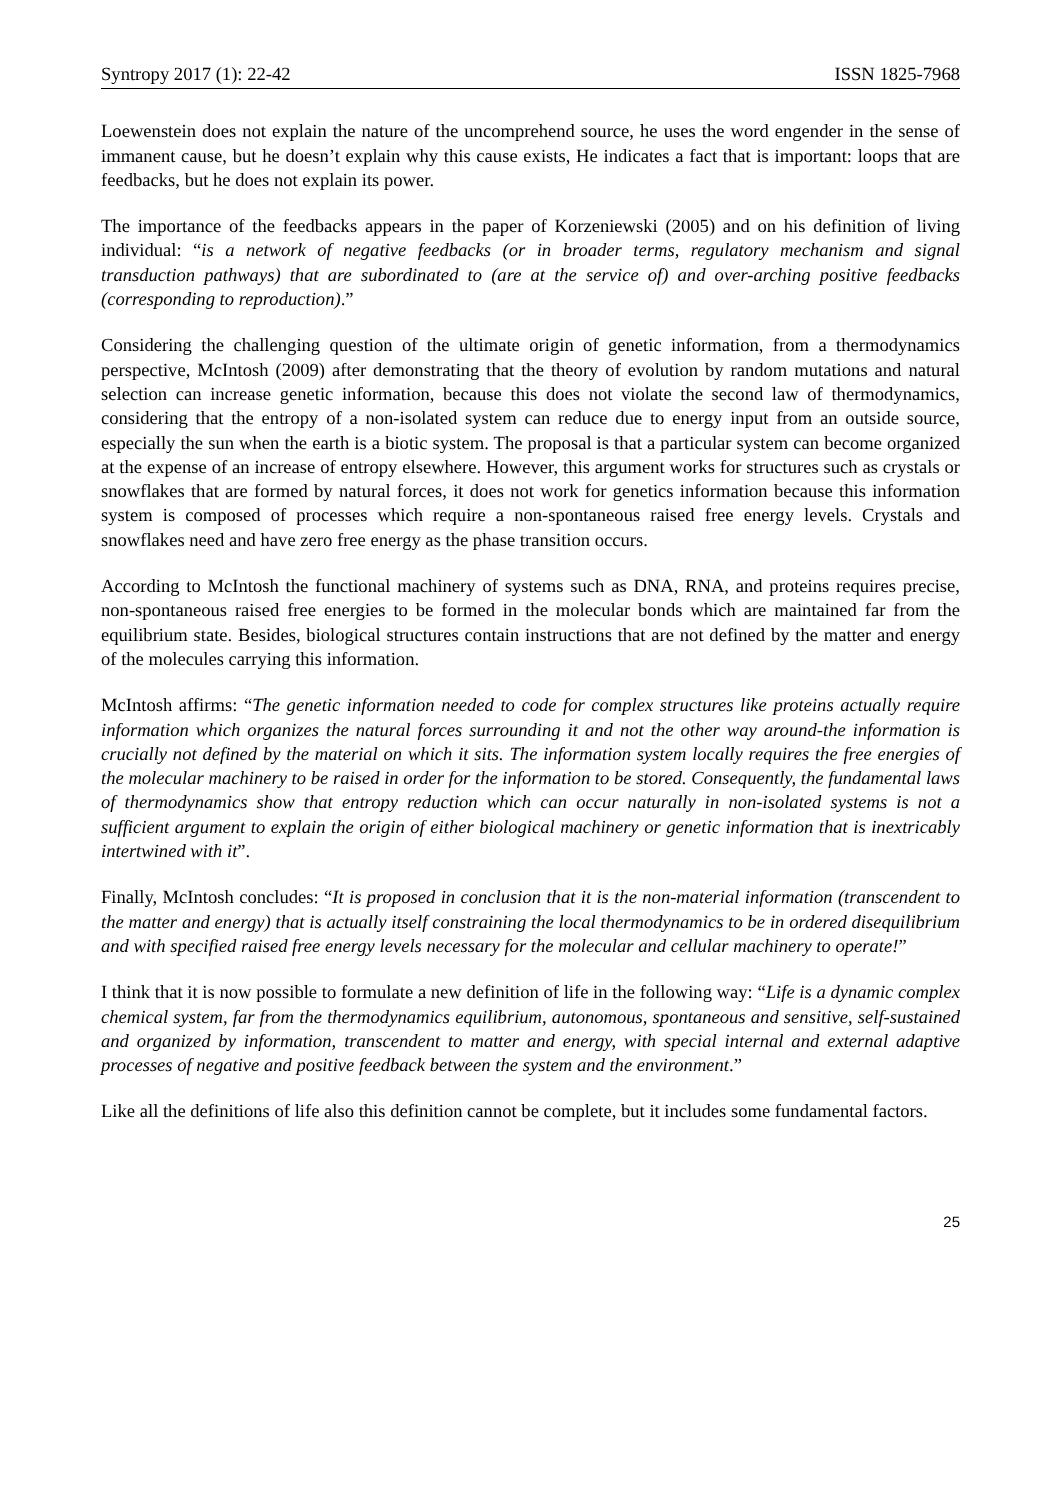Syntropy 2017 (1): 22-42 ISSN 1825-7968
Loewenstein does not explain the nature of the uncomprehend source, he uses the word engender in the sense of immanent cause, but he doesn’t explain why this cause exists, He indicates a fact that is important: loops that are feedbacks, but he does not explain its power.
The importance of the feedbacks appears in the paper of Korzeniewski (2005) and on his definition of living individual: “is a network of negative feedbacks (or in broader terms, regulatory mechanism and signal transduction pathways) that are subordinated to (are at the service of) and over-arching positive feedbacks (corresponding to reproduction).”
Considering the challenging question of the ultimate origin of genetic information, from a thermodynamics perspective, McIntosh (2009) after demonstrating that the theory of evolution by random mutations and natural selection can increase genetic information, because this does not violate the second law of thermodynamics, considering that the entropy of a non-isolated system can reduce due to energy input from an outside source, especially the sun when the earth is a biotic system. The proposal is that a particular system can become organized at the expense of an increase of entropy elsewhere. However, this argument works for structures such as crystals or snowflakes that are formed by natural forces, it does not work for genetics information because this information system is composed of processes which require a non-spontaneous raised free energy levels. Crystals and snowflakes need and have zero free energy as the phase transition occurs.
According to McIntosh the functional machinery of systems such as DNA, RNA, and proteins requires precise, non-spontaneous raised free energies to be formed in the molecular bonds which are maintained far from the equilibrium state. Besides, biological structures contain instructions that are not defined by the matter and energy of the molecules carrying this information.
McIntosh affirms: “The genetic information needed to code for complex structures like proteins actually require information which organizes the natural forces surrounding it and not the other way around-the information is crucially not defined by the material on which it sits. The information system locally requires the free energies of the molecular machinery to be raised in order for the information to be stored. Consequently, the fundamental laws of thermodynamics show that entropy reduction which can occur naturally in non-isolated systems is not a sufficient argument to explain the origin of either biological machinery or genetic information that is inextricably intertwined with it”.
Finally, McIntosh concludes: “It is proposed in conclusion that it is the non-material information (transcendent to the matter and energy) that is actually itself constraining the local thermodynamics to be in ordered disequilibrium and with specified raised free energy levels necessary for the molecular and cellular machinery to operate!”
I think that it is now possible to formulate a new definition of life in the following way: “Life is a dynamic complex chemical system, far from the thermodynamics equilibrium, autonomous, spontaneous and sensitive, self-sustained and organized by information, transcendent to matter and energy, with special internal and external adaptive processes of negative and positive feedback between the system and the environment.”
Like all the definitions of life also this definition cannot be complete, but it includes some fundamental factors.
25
● ● ● ● ●
— Exercise details —
The answer should contain only the lines from the beginning of the material above through the line with "Loewenstein does not", retyped exactly, with the pictures removed.

— Answer area —
Syntropy 2017 (1): 22-42 ISSN 1825-7968
Loewenstein does not explain the nature of the uncomprehend source, he uses the word engender in the sense of immanent cause, but he doesn’t explain why this cause exists, He indicates a fact that is important: loops that are feedbacks, but he does not explain its power.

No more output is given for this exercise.